“No one told me; but I saw it in Arabella's face.... Missy! Missy! To think that I have got you safe! I shall never let you go any more—never—never!”
Suddenly he swept her off her feet and bore her into the rain.
“Where are you going to take me? Not into the house?”
She could scarcely speak; she was quite past struggling. Without answering, he bore her on.
CHAPTER XX.—THE LAST ENCOUNTER.
It was in the old parlour, an hour later.

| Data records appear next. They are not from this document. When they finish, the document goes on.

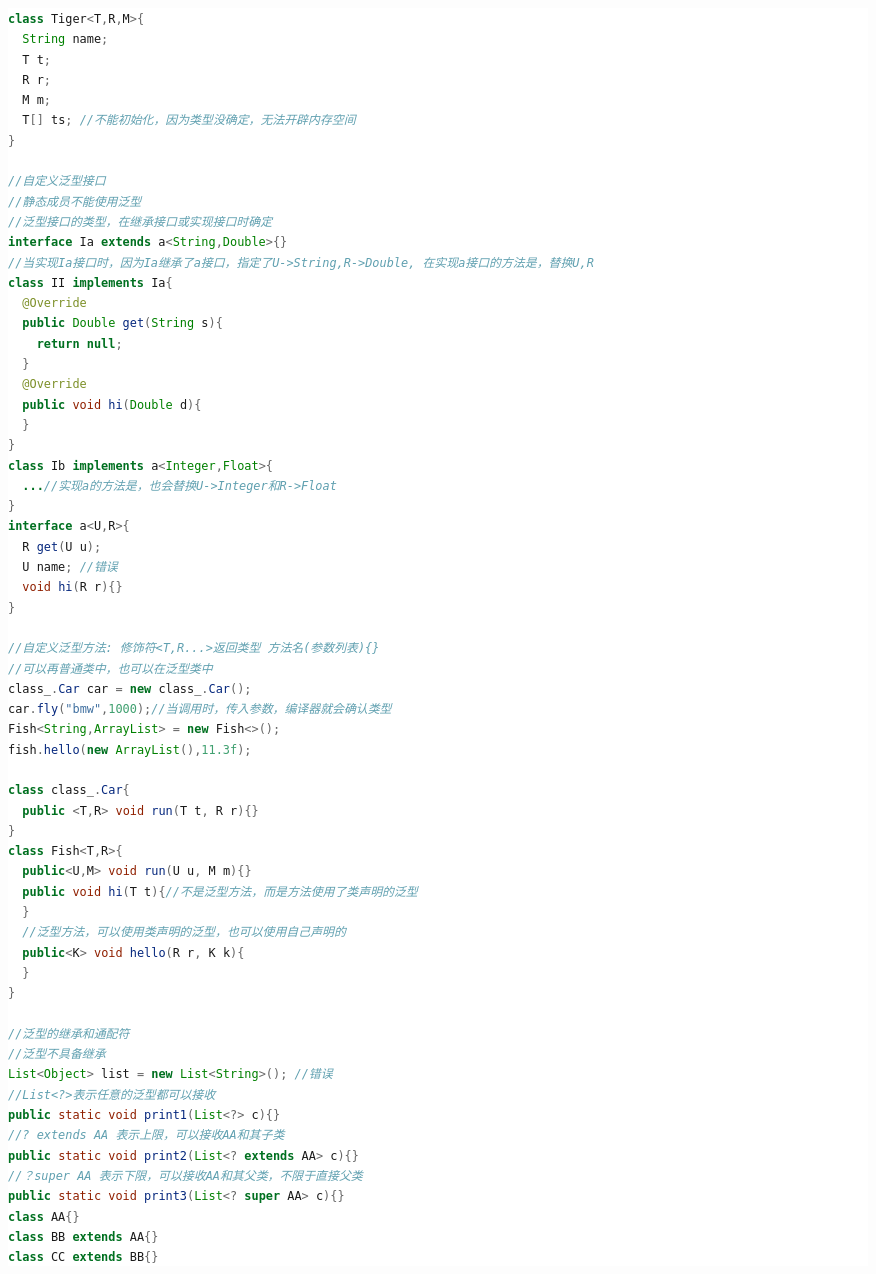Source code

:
```java
class Tiger<T,R,M>{
  String name;
  T t;
  R r;
  M m;
  T[] ts; //不能初始化，因为类型没确定，无法开辟内存空间
}

//自定义泛型接口
//静态成员不能使用泛型
//泛型接口的类型，在继承接口或实现接口时确定
interface Ia extends a<String,Double>{}
//当实现Ia接口时，因为Ia继承了a接口，指定了U->String,R->Double, 在实现a接口的方法是，替换U,R
class II implements Ia{
  @Override
  public Double get(String s){
    return null;
  }
  @Override
  public void hi(Double d){
  }
}
class Ib implements a<Integer,Float>{
  ...//实现a的方法是，也会替换U->Integer和R->Float
}
interface a<U,R>{
  R get(U u);
  U name; //错误
  void hi(R r){}
}

//自定义泛型方法: 修饰符<T,R...>返回类型 方法名(参数列表){}
//可以再普通类中，也可以在泛型类中
class_.Car car = new class_.Car();
car.fly("bmw",1000);//当调用时，传入参数，编译器就会确认类型
Fish<String,ArrayList> = new Fish<>();
fish.hello(new ArrayList(),11.3f);

class class_.Car{
  public <T,R> void run(T t, R r){} 
}
class Fish<T,R>{
  public<U,M> void run(U u, M m){}
  public void hi(T t){//不是泛型方法，而是方法使用了类声明的泛型
  }
  //泛型方法，可以使用类声明的泛型，也可以使用自己声明的
  public<K> void hello(R r, K k){
  }
}

//泛型的继承和通配符
//泛型不具备继承
List<Object> list = new List<String>(); //错误
//List<?>表示任意的泛型都可以接收
public static void print1(List<?> c){}
//? extends AA 表示上限，可以接收AA和其子类
public static void print2(List<? extends AA> c){}
//？super AA 表示下限，可以接收AA和其父类，不限于直接父类
public static void print3(List<? super AA> c){}
class AA{}
class BB extends AA{}
class CC extends BB{}

```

Here the change from summer to winter struck the eye more forcibly than it ever can out-of-doors in a country where no leaves fall. The gauze screen which had fitted in front of the fire-place was put away, and a log fire burnt excellently on the whitened hearth; the room was further lighted by the kerosene lamp that stood as of old upon the table; the gun-room door was shut; and a pair of old green curtains, of a different shade from that of the tablecloth, which looked less green and more faded than ever, were drawn across the window.
Mr. Teesdale sat in his accustomed corner, with his chair pushed back and pointing neither towards the table nor the fire, but between the two. On his knee was a bare-legged child, perhaps fourteen months old. Arabella, when she was in the room, took a chair near the table, if she sat down at all, and the lamplight only blackened the inscription of sleepless nights and anxious days that was cut deep upon her pallid face. John William sat at that end of the sofa which he had invariably affected, watching Missy; they all did this, even to Mr. Tees-dale, who was also occupied with the child upon his knee; but all save the child, who sometimes crowed and was checked, sat more like waxworks in a show than living, suffering beings.